CZI stores image tile in JPEG XR or uncompressed. One can save CZI as uncompressed, which is simply stream of pixel bytes. The size is more than ten times larger than its JPEG XR encoded counterpart. The SlidePreview attachment somehow is stored in uncompressed format. CZI may use JPEG, LZW or ZSTD, however, none of files I saw uses any of them, therefor these decoders are not included. Images pixel can be:
BGR24(8bits per RGB color): used by bright field
BGR48(16 bits per RGB color): SlidePreview is BGR48 uncompressed
GRAY16: 16 bits gray image, used by fluorescence and TIE
GRAY8: Zeiss may have an option to generate 8 bits gray image but I haven't tested it.
This driver convert BGR48 and GRAY16 into 8 bits per color (or channel) by keeping the most significant 8 bits. Zeiss may use 12 or 14 bits in GRAY16, this driver reads the effective pixel bits from XML metadata and convert pixels accordingly.
At most three Gray channels can be combined into a pseudo ARGB image, the alpha channel is unused. This driver follows fluorescence microscopy convention when combine gray channels, i.e. the first gray channel to blue color, second gray channel to green, third to red.
After detect samples on a slide, Zeiss captures each sample as separated scene. Because each image tile has a start x and y, openslide can show these multi-scenes whole slide even without knowing which scene a tile belongs.

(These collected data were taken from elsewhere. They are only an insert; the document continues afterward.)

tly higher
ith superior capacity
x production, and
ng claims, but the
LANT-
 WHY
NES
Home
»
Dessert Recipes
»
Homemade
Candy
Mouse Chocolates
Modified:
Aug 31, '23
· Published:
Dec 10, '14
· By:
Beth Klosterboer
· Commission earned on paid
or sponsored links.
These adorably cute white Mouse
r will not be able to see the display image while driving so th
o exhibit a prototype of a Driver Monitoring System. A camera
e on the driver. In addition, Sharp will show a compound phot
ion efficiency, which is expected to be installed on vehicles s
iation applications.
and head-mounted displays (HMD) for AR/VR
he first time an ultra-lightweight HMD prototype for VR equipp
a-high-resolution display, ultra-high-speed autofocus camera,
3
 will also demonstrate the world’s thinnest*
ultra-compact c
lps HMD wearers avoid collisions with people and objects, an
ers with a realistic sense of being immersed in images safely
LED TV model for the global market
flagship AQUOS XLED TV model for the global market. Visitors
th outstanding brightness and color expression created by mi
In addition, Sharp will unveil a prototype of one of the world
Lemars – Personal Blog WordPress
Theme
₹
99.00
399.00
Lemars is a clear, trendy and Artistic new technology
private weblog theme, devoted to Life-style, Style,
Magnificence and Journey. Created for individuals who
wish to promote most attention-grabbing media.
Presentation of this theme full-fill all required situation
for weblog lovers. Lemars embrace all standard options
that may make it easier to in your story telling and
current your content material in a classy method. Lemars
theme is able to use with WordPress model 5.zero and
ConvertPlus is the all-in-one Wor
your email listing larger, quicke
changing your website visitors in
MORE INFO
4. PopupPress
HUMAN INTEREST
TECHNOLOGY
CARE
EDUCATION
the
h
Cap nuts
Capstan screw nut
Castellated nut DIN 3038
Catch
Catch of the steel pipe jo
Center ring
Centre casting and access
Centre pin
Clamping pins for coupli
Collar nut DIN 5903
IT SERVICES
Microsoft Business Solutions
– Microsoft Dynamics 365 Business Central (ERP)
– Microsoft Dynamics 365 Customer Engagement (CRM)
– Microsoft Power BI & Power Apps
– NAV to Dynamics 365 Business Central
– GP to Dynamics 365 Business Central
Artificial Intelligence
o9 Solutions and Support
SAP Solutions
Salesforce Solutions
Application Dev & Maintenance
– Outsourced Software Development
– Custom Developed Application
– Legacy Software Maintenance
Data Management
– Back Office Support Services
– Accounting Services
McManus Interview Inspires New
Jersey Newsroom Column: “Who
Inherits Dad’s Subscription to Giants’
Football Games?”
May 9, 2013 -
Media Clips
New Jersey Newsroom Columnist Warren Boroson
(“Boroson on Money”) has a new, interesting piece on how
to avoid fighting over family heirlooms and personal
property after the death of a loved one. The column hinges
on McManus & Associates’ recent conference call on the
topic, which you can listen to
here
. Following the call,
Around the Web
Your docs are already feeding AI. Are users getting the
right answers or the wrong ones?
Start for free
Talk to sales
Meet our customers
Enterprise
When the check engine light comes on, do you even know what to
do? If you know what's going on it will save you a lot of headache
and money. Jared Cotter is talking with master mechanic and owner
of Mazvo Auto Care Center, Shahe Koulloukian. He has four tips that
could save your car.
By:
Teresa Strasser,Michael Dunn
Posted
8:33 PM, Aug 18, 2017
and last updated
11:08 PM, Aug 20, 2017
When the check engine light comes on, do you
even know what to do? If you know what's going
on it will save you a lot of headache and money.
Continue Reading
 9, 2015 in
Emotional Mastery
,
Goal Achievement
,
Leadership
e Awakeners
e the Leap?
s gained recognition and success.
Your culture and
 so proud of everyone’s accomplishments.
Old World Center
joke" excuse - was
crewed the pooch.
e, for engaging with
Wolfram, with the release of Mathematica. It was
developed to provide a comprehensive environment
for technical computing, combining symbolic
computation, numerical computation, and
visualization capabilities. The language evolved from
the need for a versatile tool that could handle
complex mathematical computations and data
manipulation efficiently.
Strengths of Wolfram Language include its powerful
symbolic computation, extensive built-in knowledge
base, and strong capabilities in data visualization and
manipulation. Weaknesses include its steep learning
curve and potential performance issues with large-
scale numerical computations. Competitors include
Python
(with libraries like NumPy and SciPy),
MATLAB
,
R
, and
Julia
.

Nevertheless, this driver records the scene id when read the subblock directory entry.
The JPEG XR decoder is from jxrlib. It is included in CentOS, Debian and Ubuntu. Because CentOS7, Debian 10 and 11, Ubuntu < 22 are all missing pkg-config file, an autogen.sh script is included to generate libjxr.pc for configure. jxrlib may be unavailable on some platforms. The configure script generates Makefile based on presence of jxrlib. It only builds JPEG XR decoder and zeiss driver when jxrlib is found.